|The yearning for true love and the pain of lost love.
Romanticizing the dream state, while in real life, scrounging to eke out an existence.
The quest to touch something deep in all readers--to create something new, something magical with the webcomics medium!!
But am I even an artist? And if so, am I good?
Or am I great? Dare I even ask such questions?
These are some of the recurring themes that swirl about in Mr. Garza's "Magic Inkwell Comic Strip Theatre"—a webcomic less about any particular cartoon character (though a certain Dingbat the cat serves as the beard) or telling any particular story, but more a series of cartoon reflections of the emotional and thematic concerns of the creator, Mr. Cayetano Garza.
This is one of the toughest webcomic reviews I've had to write because, while most of the individual "Inkwell" comic strips I wasn't crazy about (details forthcoming), for the few that worked, I really felt that I'd made a connection with the creator and have been given a private ticket into his soul.
Navigation & Technical Issues
Starting with the mundane but important issue of site navigation, I really hated the fact that there were no Next Buttons to navigate through the strips. Making matters worse, there was no numbering on the actual strip pages to indicate which cartoon I was currently on. Making matters still worse, there was no "visited link" color change on the archive spine to indicate which ones I'd read. So I wasted time constantly re-clicking on a strip I'd already read or accidentally skipping strips. Eventually I tried to keep track in my head of exactly which strip number I was on, but some added navigational buttons would make this a much smoother sailing experience for future readers.
Another annoying navigational issue involved an aesthetic conceit, presumably influenced by Scott McCloud's "infinite canvas" boosterism, that somehow it's better, more chichi, to scroll up and down, all around, and off the sides of the standard screen dimensions to read a webcomic. Most of the time this extra scrolling served no aesthetic purpose, and the content could easily have been displayed within a standard window or a single scrolling direction. On the occasional strip when the technique actually did seem to serve a purpose, the impact had already been diluted by using the effect too often as a cheap novelty device.

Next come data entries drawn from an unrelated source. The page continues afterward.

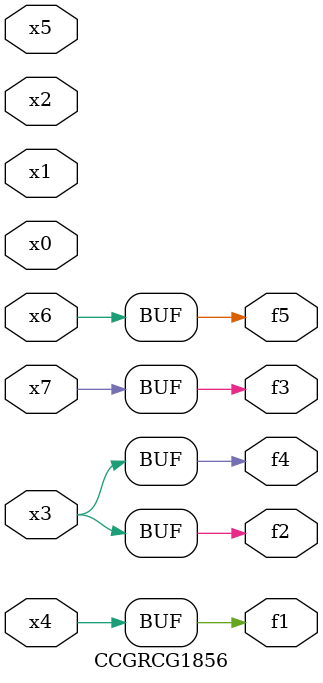
<source format=v>
module CCGRCG1856(
	input x0, x1, x2, x3, x4, x5, x6, x7,
	output f1, f2, f3, f4, f5
);
	assign f1 = x4;
	assign f2 = x3;
	assign f3 = x7;
	assign f4 = x3;
	assign f5 = x6;
endmodule

</source>
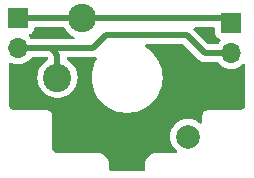
<source format=gbr>
%TF.GenerationSoftware,KiCad,Pcbnew,8.0.2*%
%TF.CreationDate,2024-08-23T14:06:52-07:00*%
%TF.ProjectId,UGC_MechTrigger,5547435f-4d65-4636-9854-726967676572,rev?*%
%TF.SameCoordinates,Original*%
%TF.FileFunction,Copper,L1,Top*%
%TF.FilePolarity,Positive*%
%FSLAX46Y46*%
G04 Gerber Fmt 4.6, Leading zero omitted, Abs format (unit mm)*
G04 Created by KiCad (PCBNEW 8.0.2) date 2024-08-23 14:06:52*
%MOMM*%
%LPD*%
G01*
G04 APERTURE LIST*
%TA.AperFunction,ComponentPad*%
%ADD10R,1.700000X1.700000*%
%TD*%
%TA.AperFunction,ComponentPad*%
%ADD11O,1.700000X1.700000*%
%TD*%
%TA.AperFunction,WasherPad*%
%ADD12C,2.000000*%
%TD*%
%TA.AperFunction,ComponentPad*%
%ADD13C,2.400000*%
%TD*%
%TA.AperFunction,Conductor*%
%ADD14C,0.500000*%
%TD*%
G04 APERTURE END LIST*
D10*
%TO.P,J1,1,Pin_1*%
%TO.N,Net-(J1-Pin_1)*%
X228422200Y-146862800D03*
D11*
%TO.P,J1,2,Pin_2*%
%TO.N,Net-(J1-Pin_2)*%
X228422200Y-149402800D03*
%TD*%
D10*
%TO.P,J2,1,Pin_1*%
%TO.N,Net-(J1-Pin_1)*%
X210388200Y-146456400D03*
D11*
%TO.P,J2,2,Pin_2*%
%TO.N,Net-(J1-Pin_2)*%
X210388200Y-148996400D03*
%TD*%
D12*
%TO.P,SW1,*%
%TO.N,*%
X224768198Y-156464200D03*
D13*
%TO.P,SW1,1,1*%
%TO.N,Net-(J1-Pin_1)*%
X215818198Y-146464200D03*
%TO.P,SW1,2,2*%
%TO.N,Net-(J1-Pin_2)*%
X213718198Y-151464200D03*
%TD*%
D14*
%TO.N,Net-(J1-Pin_1)*%
X215810398Y-146456400D02*
X215818198Y-146464200D01*
X215818198Y-146464200D02*
X228023600Y-146464200D01*
X210388200Y-146456400D02*
X215810398Y-146456400D01*
X228023600Y-146464200D02*
X228422200Y-146862800D01*
%TO.N,Net-(J1-Pin_2)*%
X216738200Y-148996400D02*
X217830400Y-147904200D01*
X213182200Y-148996400D02*
X216738200Y-148996400D01*
X210388200Y-148996400D02*
X213182200Y-148996400D01*
X213182200Y-148996400D02*
X213718198Y-149532398D01*
X213718198Y-149532398D02*
X213718198Y-151464200D01*
X224688400Y-147904200D02*
X226187000Y-149402800D01*
X226187000Y-149402800D02*
X228422200Y-149402800D01*
X217830400Y-147904200D02*
X224688400Y-147904200D01*
%TD*%
%TA.AperFunction,NonConductor*%
G36*
X214278876Y-147226585D02*
G01*
X214319222Y-147268898D01*
X214409239Y-147424812D01*
X214568148Y-147624077D01*
X214754981Y-147797432D01*
X214965564Y-147941005D01*
X214965569Y-147941007D01*
X214965570Y-147941008D01*
X214965571Y-147941009D01*
X215109207Y-148010180D01*
X215161067Y-148057002D01*
X215179380Y-148124429D01*
X215158332Y-148191053D01*
X215104606Y-148235722D01*
X215055406Y-148245900D01*
X211575901Y-148245900D01*
X211508862Y-148226215D01*
X211474326Y-148193023D01*
X211426696Y-148125000D01*
X211372040Y-148070344D01*
X211304767Y-148003071D01*
X211271284Y-147941751D01*
X211276268Y-147872059D01*
X211318139Y-147816125D01*
X211349115Y-147799210D01*
X211480531Y-147750196D01*
X211595746Y-147663946D01*
X211681996Y-147548731D01*
X211732291Y-147413883D01*
X211738700Y-147354273D01*
X211738700Y-147330900D01*
X211758385Y-147263861D01*
X211811189Y-147218106D01*
X211862700Y-147206900D01*
X214211837Y-147206900D01*
X214278876Y-147226585D01*
G37*
%TD.AperFunction*%
%TA.AperFunction,NonConductor*%
G36*
X227014740Y-147234385D02*
G01*
X227060495Y-147287189D01*
X227071701Y-147338700D01*
X227071701Y-147760676D01*
X227078108Y-147820283D01*
X227128402Y-147955128D01*
X227128406Y-147955135D01*
X227214652Y-148070344D01*
X227214655Y-148070347D01*
X227329864Y-148156593D01*
X227329871Y-148156597D01*
X227461281Y-148205610D01*
X227517215Y-148247481D01*
X227541632Y-148312945D01*
X227526780Y-148381218D01*
X227505630Y-148409473D01*
X227383703Y-148531400D01*
X227336074Y-148599423D01*
X227281497Y-148643048D01*
X227234499Y-148652300D01*
X226549229Y-148652300D01*
X226482190Y-148632615D01*
X226461548Y-148615981D01*
X225271950Y-147426381D01*
X225238465Y-147365058D01*
X225243449Y-147295366D01*
X225285321Y-147239433D01*
X225350785Y-147215016D01*
X225359631Y-147214700D01*
X226947701Y-147214700D01*
X227014740Y-147234385D01*
G37*
%TD.AperFunction*%
%TA.AperFunction,NonConductor*%
G36*
X224393209Y-148674385D02*
G01*
X224413851Y-148691019D01*
X225187533Y-149464700D01*
X225604048Y-149881215D01*
X225604049Y-149881216D01*
X225658629Y-149935796D01*
X225708585Y-149985752D01*
X225831498Y-150067880D01*
X225831511Y-150067887D01*
X225945956Y-150115291D01*
X225968087Y-150124458D01*
X225968091Y-150124458D01*
X225968092Y-150124459D01*
X226113079Y-150153300D01*
X226113082Y-150153300D01*
X227234499Y-150153300D01*
X227301538Y-150172985D01*
X227336073Y-150206176D01*
X227383705Y-150274201D01*
X227550799Y-150441295D01*
X227639763Y-150503588D01*
X227744365Y-150576832D01*
X227744367Y-150576833D01*
X227744370Y-150576835D01*
X227958537Y-150676703D01*
X228186792Y-150737863D01*
X228375118Y-150754339D01*
X228422199Y-150758459D01*
X228422200Y-150758459D01*
X228422201Y-150758459D01*
X228461434Y-150755026D01*
X228657608Y-150737863D01*
X228885863Y-150676703D01*
X229100030Y-150576835D01*
X229293601Y-150441295D01*
X229406020Y-150328876D01*
X229467343Y-150295391D01*
X229537035Y-150300375D01*
X229592968Y-150342247D01*
X229617385Y-150407711D01*
X229617701Y-150416557D01*
X229617701Y-153719238D01*
X229616921Y-153733123D01*
X229606741Y-153823465D01*
X229600563Y-153850533D01*
X229572849Y-153929738D01*
X229560800Y-153954758D01*
X229516157Y-154025805D01*
X229498845Y-154047513D01*
X229439513Y-154106845D01*
X229417804Y-154124158D01*
X229346752Y-154168803D01*
X229321735Y-154180850D01*
X229242537Y-154208563D01*
X229215465Y-154214742D01*
X229125102Y-154224923D01*
X229111219Y-154225703D01*
X226402309Y-154225703D01*
X226275013Y-154259811D01*
X226160887Y-154325703D01*
X226160884Y-154325705D01*
X226067703Y-154418886D01*
X226067701Y-154418889D01*
X226001809Y-154533015D01*
X225967701Y-154660311D01*
X225967701Y-155242728D01*
X225948016Y-155309767D01*
X225895212Y-155355522D01*
X225826054Y-155365466D01*
X225767539Y-155340582D01*
X225727948Y-155309767D01*
X225591707Y-155203726D01*
X225591705Y-155203725D01*
X225591704Y-155203724D01*
X225373009Y-155085372D01*
X225373000Y-155085369D01*
X225137814Y-155004629D01*
X224892533Y-154963700D01*
X224643863Y-154963700D01*
X224398581Y-155004629D01*
X224163395Y-155085369D01*
X224163386Y-155085372D01*
X223944691Y-155203724D01*
X223748455Y-155356461D01*
X223580031Y-155539417D01*
X223444024Y-155747593D01*
X223344134Y-155975318D01*
X223283090Y-156216375D01*
X223283088Y-156216387D01*
X223262555Y-156464194D01*
X223262555Y-156464205D01*
X223283088Y-156712012D01*
X223283090Y-156712024D01*
X223344134Y-156953081D01*
X223444024Y-157180806D01*
X223580031Y-157388982D01*
X223580034Y-157388985D01*
X223748454Y-157571938D01*
X223748457Y-157571940D01*
X223748460Y-157571943D01*
X223838272Y-157641847D01*
X223879085Y-157698557D01*
X223882760Y-157768330D01*
X223848128Y-157829013D01*
X223786187Y-157861340D01*
X223762110Y-157863700D01*
X222044710Y-157863700D01*
X222044694Y-157863701D01*
X222030661Y-157863701D01*
X221858264Y-157894099D01*
X221693751Y-157953977D01*
X221542144Y-158041509D01*
X221408036Y-158154039D01*
X221408030Y-158154045D01*
X221295509Y-158288143D01*
X221207978Y-158439752D01*
X221207975Y-158439759D01*
X221148099Y-158604263D01*
X221117701Y-158776665D01*
X221117701Y-159239700D01*
X221098016Y-159306739D01*
X221045212Y-159352494D01*
X220993701Y-159363700D01*
X218242701Y-159363700D01*
X218175662Y-159344015D01*
X218129907Y-159291211D01*
X218118701Y-159239700D01*
X218118701Y-158790713D01*
X218118700Y-158790695D01*
X218118700Y-158776669D01*
X218118700Y-158776667D01*
X218088300Y-158604262D01*
X218028424Y-158439754D01*
X218028418Y-158439743D01*
X217940897Y-158288150D01*
X217940893Y-158288145D01*
X217940892Y-158288143D01*
X217828361Y-158154036D01*
X217694253Y-158041506D01*
X217694252Y-158041505D01*
X217542645Y-157953976D01*
X217542646Y-157953976D01*
X217542642Y-157953974D01*
X217432970Y-157914057D01*
X217378135Y-157894099D01*
X217291931Y-157878899D01*
X217205729Y-157863699D01*
X217205728Y-157863699D01*
X217118196Y-157863700D01*
X213775161Y-157863700D01*
X213761277Y-157862920D01*
X213747254Y-157861340D01*
X213670934Y-157852740D01*
X213643866Y-157846562D01*
X213564661Y-157818848D01*
X213539641Y-157806799D01*
X213468594Y-157762156D01*
X213446886Y-157744844D01*
X213387555Y-157685513D01*
X213370242Y-157663804D01*
X213325595Y-157592749D01*
X213313554Y-157567746D01*
X213285833Y-157488524D01*
X213279658Y-157461463D01*
X213269480Y-157371121D01*
X213268700Y-157357239D01*
X213268700Y-154660313D01*
X213268700Y-154660311D01*
X213234592Y-154533017D01*
X213168700Y-154418889D01*
X213075514Y-154325703D01*
X213018450Y-154292757D01*
X212961387Y-154259811D01*
X212897739Y-154242757D01*
X212834092Y-154225703D01*
X212834091Y-154225703D01*
X210125161Y-154225703D01*
X210111277Y-154224923D01*
X210020932Y-154214743D01*
X209993866Y-154208566D01*
X209914654Y-154180848D01*
X209889645Y-154168804D01*
X209818593Y-154124159D01*
X209796884Y-154106846D01*
X209737553Y-154047515D01*
X209720240Y-154025806D01*
X209675594Y-153954753D01*
X209663548Y-153929738D01*
X209644413Y-153875053D01*
X209635833Y-153850532D01*
X209629656Y-153823463D01*
X209619480Y-153733147D01*
X209618700Y-153719264D01*
X209618700Y-150322329D01*
X209638385Y-150255290D01*
X209691189Y-150209535D01*
X209760347Y-150199591D01*
X209795100Y-150209945D01*
X209924537Y-150270303D01*
X209924542Y-150270304D01*
X209924544Y-150270305D01*
X209979485Y-150285026D01*
X210152792Y-150331463D01*
X210341118Y-150347939D01*
X210388199Y-150352059D01*
X210388200Y-150352059D01*
X210388201Y-150352059D01*
X210427434Y-150348626D01*
X210623608Y-150331463D01*
X210851863Y-150270303D01*
X211066030Y-150170435D01*
X211259601Y-150034895D01*
X211426695Y-149867801D01*
X211474327Y-149799776D01*
X211528904Y-149756151D01*
X211575901Y-149746900D01*
X212819969Y-149746900D01*
X212887008Y-149766585D01*
X212907650Y-149783219D01*
X212908205Y-149783774D01*
X212941690Y-149845097D01*
X212936706Y-149914789D01*
X212894834Y-149970722D01*
X212874329Y-149983174D01*
X212865567Y-149987393D01*
X212654980Y-150130968D01*
X212468150Y-150304321D01*
X212468148Y-150304323D01*
X212309239Y-150503588D01*
X212181806Y-150724309D01*
X212088690Y-150961562D01*
X212088688Y-150961569D01*
X212031975Y-151210045D01*
X212012930Y-151464195D01*
X212012930Y-151464204D01*
X212031975Y-151718354D01*
X212053606Y-151813127D01*
X212088690Y-151966837D01*
X212181805Y-152204088D01*
X212309239Y-152424812D01*
X212468148Y-152624077D01*
X212654981Y-152797432D01*
X212865564Y-152941005D01*
X212865569Y-152941007D01*
X212865570Y-152941008D01*
X212865571Y-152941009D01*
X212987526Y-152999738D01*
X213095190Y-153051587D01*
X213095191Y-153051587D01*
X213095194Y-153051589D01*
X213338740Y-153126713D01*
X213590763Y-153164700D01*
X213845633Y-153164700D01*
X214097656Y-153126713D01*
X214341202Y-153051589D01*
X214570832Y-152941005D01*
X214781415Y-152797432D01*
X214968248Y-152624077D01*
X215127157Y-152424812D01*
X215254591Y-152204088D01*
X215347706Y-151966837D01*
X215404420Y-151718357D01*
X215423466Y-151464200D01*
X215404420Y-151210043D01*
X215347706Y-150961563D01*
X215254591Y-150724312D01*
X215127157Y-150503588D01*
X214968248Y-150304323D01*
X214781415Y-150130968D01*
X214570832Y-149987395D01*
X214560915Y-149982619D01*
X214509057Y-149935796D01*
X214490745Y-149868369D01*
X214511794Y-149801745D01*
X214565520Y-149757078D01*
X214614719Y-149746900D01*
X216812119Y-149746900D01*
X216888471Y-149731712D01*
X216919775Y-149725485D01*
X216989366Y-149731712D01*
X217044544Y-149774574D01*
X217067789Y-149840464D01*
X217051722Y-149908461D01*
X217051354Y-149909101D01*
X216932315Y-150115283D01*
X216932305Y-150115304D01*
X216793872Y-150436227D01*
X216693628Y-150771065D01*
X216693626Y-150771072D01*
X216632937Y-151115261D01*
X216632936Y-151115272D01*
X216612613Y-151464196D01*
X216612613Y-151464203D01*
X216632936Y-151813127D01*
X216632937Y-151813138D01*
X216693626Y-152157327D01*
X216693628Y-152157334D01*
X216793872Y-152492172D01*
X216932305Y-152813095D01*
X216932311Y-152813108D01*
X217107068Y-153115797D01*
X217315782Y-153396149D01*
X217315787Y-153396155D01*
X217360312Y-153443348D01*
X217555640Y-153650383D01*
X217732101Y-153798451D01*
X217823384Y-153875047D01*
X217823392Y-153875053D01*
X218115401Y-154067111D01*
X218115405Y-154067113D01*
X218427747Y-154223977D01*
X218756187Y-154343519D01*
X219096284Y-154424123D01*
X219443439Y-154464700D01*
X219443446Y-154464700D01*
X219792950Y-154464700D01*
X219792957Y-154464700D01*
X220140112Y-154424123D01*
X220480209Y-154343519D01*
X220808649Y-154223977D01*
X221120991Y-154067113D01*
X221413009Y-153875049D01*
X221680756Y-153650383D01*
X221920610Y-153396153D01*
X222129328Y-153115796D01*
X222304087Y-152813104D01*
X222442524Y-152492171D01*
X222542767Y-152157336D01*
X222603460Y-151813127D01*
X222623783Y-151464200D01*
X222603460Y-151115273D01*
X222576357Y-150961562D01*
X222542769Y-150771072D01*
X222542767Y-150771065D01*
X222532827Y-150737863D01*
X222442524Y-150436229D01*
X222304087Y-150115296D01*
X222188324Y-149914789D01*
X222129327Y-149812602D01*
X221920613Y-149532250D01*
X221920608Y-149532244D01*
X221804631Y-149409317D01*
X221680756Y-149278017D01*
X221532686Y-149153772D01*
X221413011Y-149053352D01*
X221413003Y-149053346D01*
X221152941Y-148882300D01*
X221107747Y-148829015D01*
X221098536Y-148759755D01*
X221128231Y-148696510D01*
X221187406Y-148659360D01*
X221221080Y-148654700D01*
X224326170Y-148654700D01*
X224393209Y-148674385D01*
G37*
%TD.AperFunction*%
M02*

</source>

Also, external links need to be overhauled as several of the songs didn't load for me at all and some of the strips appeared to have missing images.
The artwork was very uneven. With so much experimentation going on, it's really difficult to make any kind of general statement about the art. The early strips were a mish-mash of styles (some too sketchy for my tastes), but by the final strips, it seemed like Mr. Gaza had developed some very nice line work and used colors to good effect.
There were a couple of strips that were specific homages to George Herriman's "Krazy Kat", but really, the whole look seemed like a pastiche of homages to Krazy Kat, Max Fleisher, Rene Magritte, Underground Comix, and assorted head shop stickers. There's nothing wrong with that; I love those too, but sometimes it felt like Mr. Garza was too much under the influence of his idols.
There was also an over-reliance on easily crafted GIF animations and Photoshop filter effects to represent the concept of "imagination". Those things can be fun to look at and are wonderful if used to enhance the story (a lá "Argon Zark!"), but in "Magic Inkwell" I felt I was often getting all candy sprinkles and no meal.
There was a lot of sappy, greeting card-style verse decorated with cute cartoon characters. While these sentiments can be beautiful if crafted as a gift for a specific individual, for a general reader like myself, I think a bit more is expected from a webcomic. I need more details in order to really feel that love Mr. Garza wants to express. I'd rather see Dingbat and the cat woman acting out real events (or fictionalized events) from Mr. Garza's own life, as opposed to some iconic representation of love.
I was even less enthused by the philosophical pieces regarding the medium itself. I realize that Scott McCloud was a big influence on Mr. Garza and all, but Garza doesn't really have the knack like McCloud does of linking idea to idea and tying things all together in a satisfying intellectual way. Instead, the "Inkwell" pieces came off as obvious, tiresome, and/or preachy.
Despite all my griping, there were several strips that hit the mark for me. They either made that necessary emotional connection or used visuals in clever way that actually complimented the piece. I'm Sorry, Red Rocket, As I Watch You Sleep, I Cant' Draw, and The Burning Question all captured for me some of the intended inkwell "magic". "The Burning Question" in particular stood out as a more epic, fully realized piece. It captured many of the recurring themes and took me on a journey inside the realms of Mr. Garza's fictional and real life in a truly satisfying way. It seemed to have just the right balance of surrealism, autobiography and emotional truth (and it had a nice narrative arc).
If I were to recommend the "Magic Inkwell" to someone, I'd say start with the strips listed above, and if you dig them, you may wish to sample the rest.